Segment Open

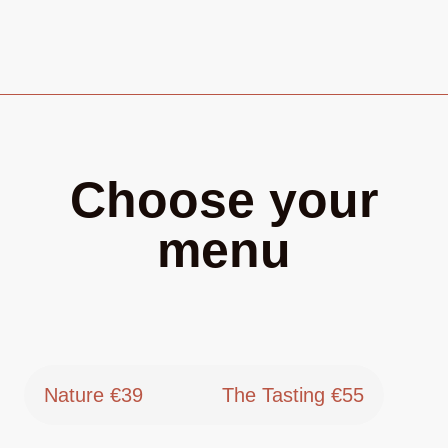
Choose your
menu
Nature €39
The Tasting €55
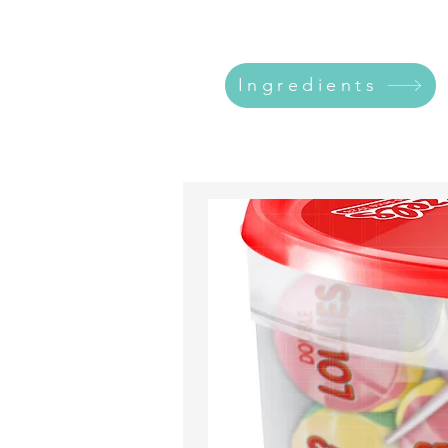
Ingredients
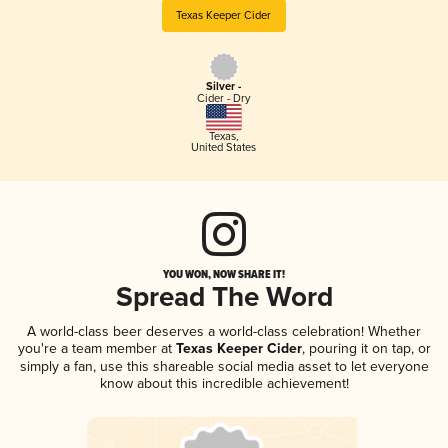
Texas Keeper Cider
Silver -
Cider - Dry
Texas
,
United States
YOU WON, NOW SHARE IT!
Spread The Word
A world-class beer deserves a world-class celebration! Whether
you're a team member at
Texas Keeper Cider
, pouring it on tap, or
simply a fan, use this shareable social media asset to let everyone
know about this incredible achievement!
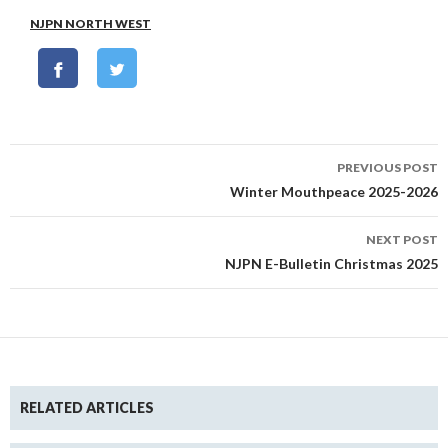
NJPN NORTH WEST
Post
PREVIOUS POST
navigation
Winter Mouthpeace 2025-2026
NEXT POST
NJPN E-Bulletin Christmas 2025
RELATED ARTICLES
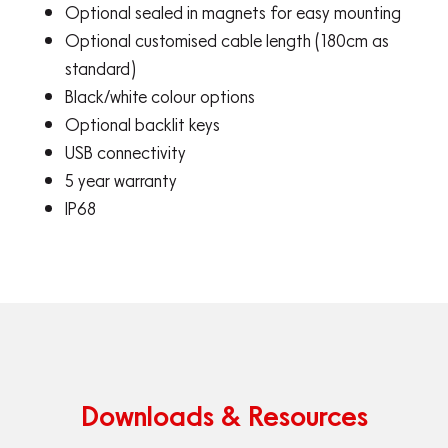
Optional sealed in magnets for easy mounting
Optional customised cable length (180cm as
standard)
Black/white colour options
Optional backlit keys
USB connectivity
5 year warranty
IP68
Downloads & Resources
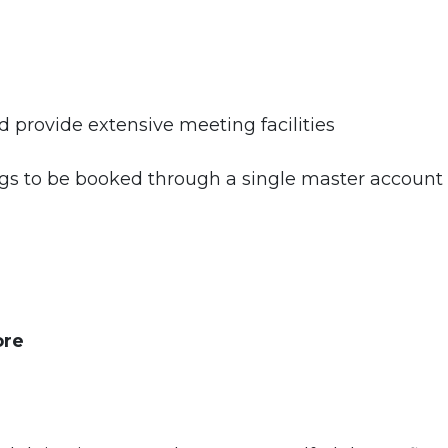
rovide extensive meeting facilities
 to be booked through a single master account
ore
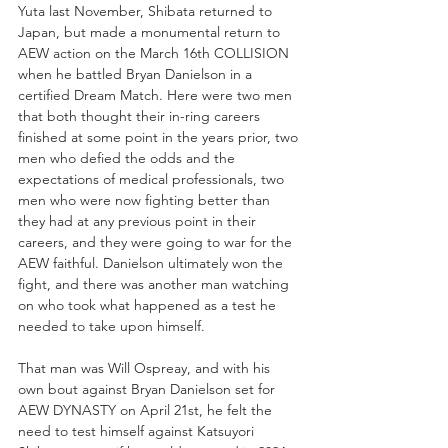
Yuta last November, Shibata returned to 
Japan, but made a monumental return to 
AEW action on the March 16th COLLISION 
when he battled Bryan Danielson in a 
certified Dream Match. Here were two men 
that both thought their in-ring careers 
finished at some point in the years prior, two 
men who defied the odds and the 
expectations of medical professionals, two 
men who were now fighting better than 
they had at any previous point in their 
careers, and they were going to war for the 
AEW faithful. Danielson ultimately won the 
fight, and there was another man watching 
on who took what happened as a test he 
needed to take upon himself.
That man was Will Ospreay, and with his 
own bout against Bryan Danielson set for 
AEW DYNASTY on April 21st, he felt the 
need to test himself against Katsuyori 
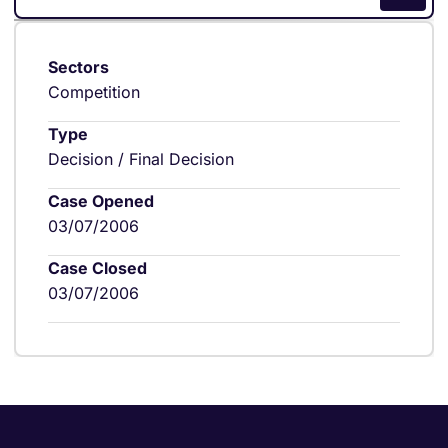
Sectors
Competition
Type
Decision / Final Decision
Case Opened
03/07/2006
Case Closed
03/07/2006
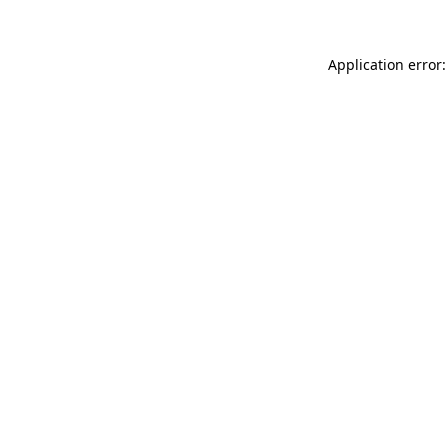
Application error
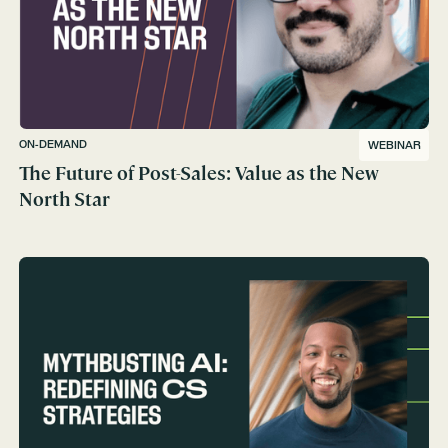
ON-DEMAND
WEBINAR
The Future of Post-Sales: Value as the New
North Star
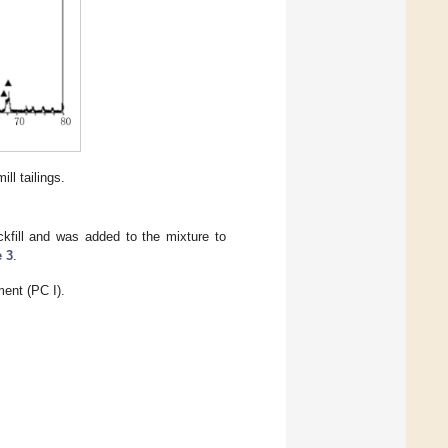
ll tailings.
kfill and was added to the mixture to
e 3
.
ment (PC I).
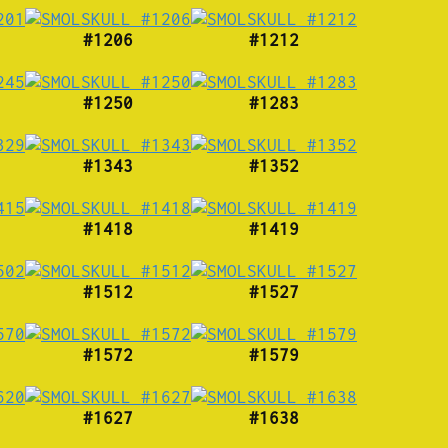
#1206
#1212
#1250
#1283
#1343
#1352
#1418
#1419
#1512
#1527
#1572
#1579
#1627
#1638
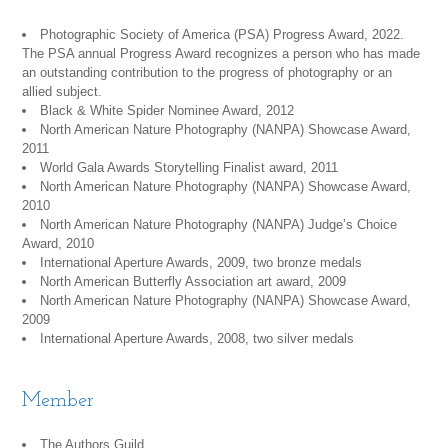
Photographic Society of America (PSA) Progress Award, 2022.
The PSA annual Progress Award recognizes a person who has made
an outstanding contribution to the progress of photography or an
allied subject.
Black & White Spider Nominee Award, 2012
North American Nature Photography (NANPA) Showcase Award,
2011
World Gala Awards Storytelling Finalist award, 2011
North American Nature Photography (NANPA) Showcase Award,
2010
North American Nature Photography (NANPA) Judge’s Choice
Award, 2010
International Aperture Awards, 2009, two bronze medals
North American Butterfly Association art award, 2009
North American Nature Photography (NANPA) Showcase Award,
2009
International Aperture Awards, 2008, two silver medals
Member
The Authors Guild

Segment Closed

(WHAT IS REQUIRED) Rewrite all the entries above with every "Texas" changed to "Lone Star" and nothing else altered, leaving out the picture markers.

(ANSWER)
Choose your
menu
Nature €39
The Tasting €55
Ingredients
Lone Star Keeper Cider
Silver -
Cider - Dry
Lone Star
,
United States
YOU WON, NOW SHARE IT!
Spread The Word
A world-class beer deserves a world-class celebration! Whether
you're a team member at
Lone Star Keeper Cider
, pouring it on tap, or
simply a fan, use this shareable social media asset to let everyone
know about this incredible achievement!
NJPN NORTH WEST
Post
PREVIOUS POST
navigation
Winter Mouthpeace 2025-2026
NEXT POST
NJPN E-Bulletin Christmas 2025
RELATED ARTICLES
Optional sealed in magnets for easy mounting
Optional customised cable length (180cm as
standard)
Black/white colour options
Optional backlit keys
USB connectivity
5 year warranty
IP68
Downloads & Resources
rovide extensive meeting facilities
 to be booked through a single master account
ore
Yuta last November, Shibata returned to 
Japan, but made a monumental return to 
AEW action on the March 16th COLLISION 
when he battled Bryan Danielson in a 
certified Dream Match. Here were two men 
that both thought their in-ring careers 
finished at some point in the years prior, two 
men who defied the odds and the 
expectations of medical professionals, two 
men who were now fighting better than 
they had at any previous point in their 
careers, and they were going to war for the 
AEW faithful. Danielson ultimately won the 
fight, and there was another man watching 
on who took what happened as a test he 
needed to take upon himself.
That man was Will Ospreay, and with his 
own bout against Bryan Danielson set for 
AEW DYNASTY on April 21st, he felt the 
need to test himself against Katsuyori 
Sectors
Competition
Type
Decision / Final Decision
Case Opened
03/07/2006
Case Closed
03/07/2006
Application error
ON-DEMAND
WEBINAR
The Future of Post-Sales: Value as the New
North Star
ll tailings.
kfill and was added to the mixture to
e 3
.
ment (PC I).
#1206
#1212
#1250
#1283
#1343
#1352
#1418
#1419
#1512
#1527
#1572
#1579
#1627
#1638
Photographic Society of America (PSA) Progress Award, 2022.
The PSA annual Progress Award recognizes a person who has made
an outstanding contribution to the progress of photography or an
allied subject.
Black & White Spider Nominee Award, 2012
North American Nature Photography (NANPA) Showcase Award,
2011
World Gala Awards Storytelling Finalist award, 2011
North American Nature Photography (NANPA) Showcase Award,
2010
North American Nature Photography (NANPA) Judge’s Choice
Award, 2010
International Aperture Awards, 2009, two bronze medals
North American Butterfly Association art award, 2009
North American Nature Photography (NANPA) Showcase Award,
2009
International Aperture Awards, 2008, two silver medals
Member
The Authors Guild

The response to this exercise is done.